Does the Court Consider a Child’s Preference When Deciding Custody Cases?
A judge may consider a child’s preferences regarding custody. The law authorizes judges to consider a child’s wishes when the child is of sufficient capacity and age to form a rational preference regarding custody and visitation.
Judges decide if a child is of sufficient capacity and age to make decisions regarding custody. However, the law gives a child who is 14 years old or older the right to address the court regarding custody and visitation unless a judge determines that doing so would not be in the child’s best interests. The court must state the reasons for denying the child the right to express their opinion regarding custody.
Do the Law or Judges Give Preference to Either Parent in California Child Custody Cases?
Neither parent has preference when entering a child custody case. The courts prefer to order joint custody whenever possible. A child is believed to benefit from close and continued access to both parents in most situations.
However, there are situations where the court might not grant joint custody. Examples of cases where joint custody might not work include, but are not limited to:
- Situations where parents cannot work together to make decisions for their child.
- It is in the child’s best interest for one parent to have custody instead of granting joint custody.
- A parent is deemed unfit to have legal and/or physical custody of a child.
- The parent is a danger to the child because of substance abuse.
- The parent seeking custody raped or murdered the child’s other parent.
- A parent has engaged in abuse or neglect of the child or domestic violence.
- A parent has been convicted of sexual or physical abuse of another child.
What Is a 730 Evaluation in a California Child Custody Case?
When parents make allegations against each other, the court does not have to rely solely on the parents’ testimony or evidence presented by the parents. The court can order a 730 evaluation (child custody evaluation).

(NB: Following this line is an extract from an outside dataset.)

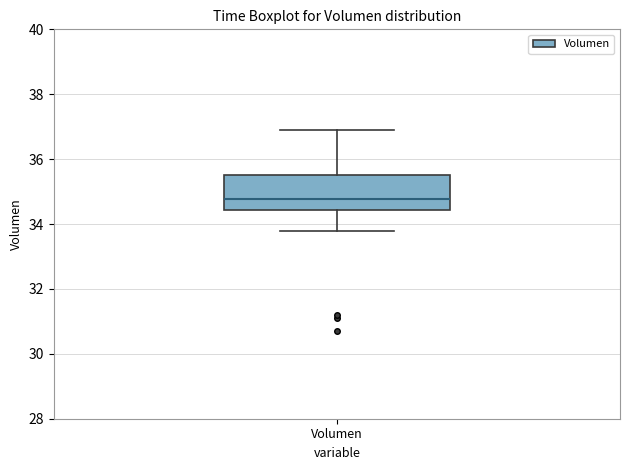

Read this box plot against the y-axis: the position of the median line, the range covered by the box, and the ends of both whiskers. The values are not printed on the chart, so give them approximately, as read against the axis.

median 34.8, box 34.4 to 35.6, whiskers 33.8 to 36.8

A child custody evaluator acts on behalf of the court to gather information to help the judge decide custody cases. The evaluator can do things the judge cannot do, such as visit the child’s home, interview the parents, meet with witnesses, review medical records, and assess the child’s daily activities.
The evaluator is an impartial party. They investigate matters and report back to the court their findings. The judge considers the evaluator’s report, but it is not the sole factor in deciding custody cases.
Is Child Custody Subject to Modification?
The California Family Code provides for modifying child custody and visitation when it is necessary and proper. The modification must be in the child’s best interest.
Either parent can petition the court for an order of modification. The parent requesting the change must prove that a substantial change in circumstances justifies modifying the current custody order. They must also prove that the change impacts the child, not just the parents.
Reasons for modifying child custody could include, but are not limited to:
- A parent must relocate for a job
- A parent is refusing to allow visitation or contact with the child
- A parent engages in parental alienation
- The illness or disability of a parent
- The child wishes to live with the other parent and is old enough to make their wishes known
- The child’s needs or schedule changes requiring a change in visitation and/or custody
The other parent can object to a modification of child custody. If so, the court holds a hearing similar to the original custody hearing. The judge must use the evidence presented in court to determine what would be in the child’s best interest for custody in the future.